Work instructions
Put every line of the records below into a numbered list, leaving out blank lines.

Data supplied
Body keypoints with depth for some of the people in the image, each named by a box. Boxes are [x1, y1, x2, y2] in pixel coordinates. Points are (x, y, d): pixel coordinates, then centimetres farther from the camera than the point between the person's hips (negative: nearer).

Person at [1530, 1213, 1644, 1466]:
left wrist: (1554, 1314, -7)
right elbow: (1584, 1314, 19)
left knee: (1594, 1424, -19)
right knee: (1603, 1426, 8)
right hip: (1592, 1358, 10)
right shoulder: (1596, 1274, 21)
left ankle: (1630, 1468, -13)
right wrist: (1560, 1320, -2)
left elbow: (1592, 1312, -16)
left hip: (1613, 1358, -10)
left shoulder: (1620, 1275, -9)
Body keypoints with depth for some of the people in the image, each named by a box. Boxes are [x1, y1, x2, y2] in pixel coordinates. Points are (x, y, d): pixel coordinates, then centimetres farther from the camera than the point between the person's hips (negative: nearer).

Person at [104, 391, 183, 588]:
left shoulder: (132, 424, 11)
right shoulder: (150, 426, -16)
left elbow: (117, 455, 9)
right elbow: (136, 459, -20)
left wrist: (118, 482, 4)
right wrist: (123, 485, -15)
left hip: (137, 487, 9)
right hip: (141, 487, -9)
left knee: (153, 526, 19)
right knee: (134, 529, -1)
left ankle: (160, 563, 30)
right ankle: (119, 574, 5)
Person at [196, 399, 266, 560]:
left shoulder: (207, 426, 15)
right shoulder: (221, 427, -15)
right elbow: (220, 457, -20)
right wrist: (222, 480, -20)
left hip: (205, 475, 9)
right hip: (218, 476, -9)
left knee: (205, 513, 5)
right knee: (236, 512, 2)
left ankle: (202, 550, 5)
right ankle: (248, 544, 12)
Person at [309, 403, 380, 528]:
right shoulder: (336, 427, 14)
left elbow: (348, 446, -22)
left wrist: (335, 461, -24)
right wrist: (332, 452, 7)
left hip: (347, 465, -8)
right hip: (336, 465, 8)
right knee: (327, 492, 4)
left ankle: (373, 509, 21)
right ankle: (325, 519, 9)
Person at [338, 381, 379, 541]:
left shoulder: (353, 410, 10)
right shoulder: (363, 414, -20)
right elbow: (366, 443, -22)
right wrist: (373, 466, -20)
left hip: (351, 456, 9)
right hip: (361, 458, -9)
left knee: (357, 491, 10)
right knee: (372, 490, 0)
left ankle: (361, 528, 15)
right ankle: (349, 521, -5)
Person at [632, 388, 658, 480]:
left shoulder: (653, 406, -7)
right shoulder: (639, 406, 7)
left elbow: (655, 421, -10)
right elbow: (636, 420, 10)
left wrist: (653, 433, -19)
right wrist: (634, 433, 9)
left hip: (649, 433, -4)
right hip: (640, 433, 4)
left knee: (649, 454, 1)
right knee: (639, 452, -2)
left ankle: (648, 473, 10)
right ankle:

Solution below
1. Body keypoints with depth for some of the people in the image, each named by a box. Boxes are [x1, y1, x2, y2] in pixel coordinates. Points are (x, y, d): pixel coordinates, then centimetres farther from the camera than the point between the person's hips (negative: nearer).
2. Person at [1530, 1213, 1644, 1466]:
3. left wrist: (1554, 1314, -7)
4. right elbow: (1584, 1314, 19)
5. left knee: (1594, 1424, -19)
6. right knee: (1603, 1426, 8)
7. right hip: (1592, 1358, 10)
8. right shoulder: (1596, 1274, 21)
9. left ankle: (1630, 1468, -13)
10. right wrist: (1560, 1320, -2)
11. left elbow: (1592, 1312, -16)
12. left hip: (1613, 1358, -10)
13. left shoulder: (1620, 1275, -9)
14. Body keypoints with depth for some of the people in the image, each named by a box. Boxes are [x1, y1, x2, y2] in pixel coordinates. Points are (x, y, d): pixel coordinates, then centimetres farther from the camera than the point between the person's hips (negative: nearer).
15. Person at [104, 391, 183, 588]:
16. left shoulder: (132, 424, 11)
17. right shoulder: (150, 426, -16)
18. left elbow: (117, 455, 9)
19. right elbow: (136, 459, -20)
20. left wrist: (118, 482, 4)
21. right wrist: (123, 485, -15)
22. left hip: (137, 487, 9)
23. right hip: (141, 487, -9)
24. left knee: (153, 526, 19)
25. right knee: (134, 529, -1)
26. left ankle: (160, 563, 30)
27. right ankle: (119, 574, 5)
28. Person at [196, 399, 266, 560]:
29. left shoulder: (207, 426, 15)
30. right shoulder: (221, 427, -15)
31. right elbow: (220, 457, -20)
32. right wrist: (222, 480, -20)
33. left hip: (205, 475, 9)
34. right hip: (218, 476, -9)
35. left knee: (205, 513, 5)
36. right knee: (236, 512, 2)
37. left ankle: (202, 550, 5)
38. right ankle: (248, 544, 12)
39. Person at [309, 403, 380, 528]:
40. right shoulder: (336, 427, 14)
41. left elbow: (348, 446, -22)
42. left wrist: (335, 461, -24)
43. right wrist: (332, 452, 7)
44. left hip: (347, 465, -8)
45. right hip: (336, 465, 8)
46. right knee: (327, 492, 4)
47. left ankle: (373, 509, 21)
48. right ankle: (325, 519, 9)
49. Person at [338, 381, 379, 541]:
50. left shoulder: (353, 410, 10)
51. right shoulder: (363, 414, -20)
52. right elbow: (366, 443, -22)
53. right wrist: (373, 466, -20)
54. left hip: (351, 456, 9)
55. right hip: (361, 458, -9)
56. left knee: (357, 491, 10)
57. right knee: (372, 490, 0)
58. left ankle: (361, 528, 15)
59. right ankle: (349, 521, -5)
60. Person at [632, 388, 658, 480]:
61. left shoulder: (653, 406, -7)
62. right shoulder: (639, 406, 7)
63. left elbow: (655, 421, -10)
64. right elbow: (636, 420, 10)
65. left wrist: (653, 433, -19)
66. right wrist: (634, 433, 9)
67. left hip: (649, 433, -4)
68. right hip: (640, 433, 4)
69. left knee: (649, 454, 1)
70. right knee: (639, 452, -2)
71. left ankle: (648, 473, 10)
72. right ankle:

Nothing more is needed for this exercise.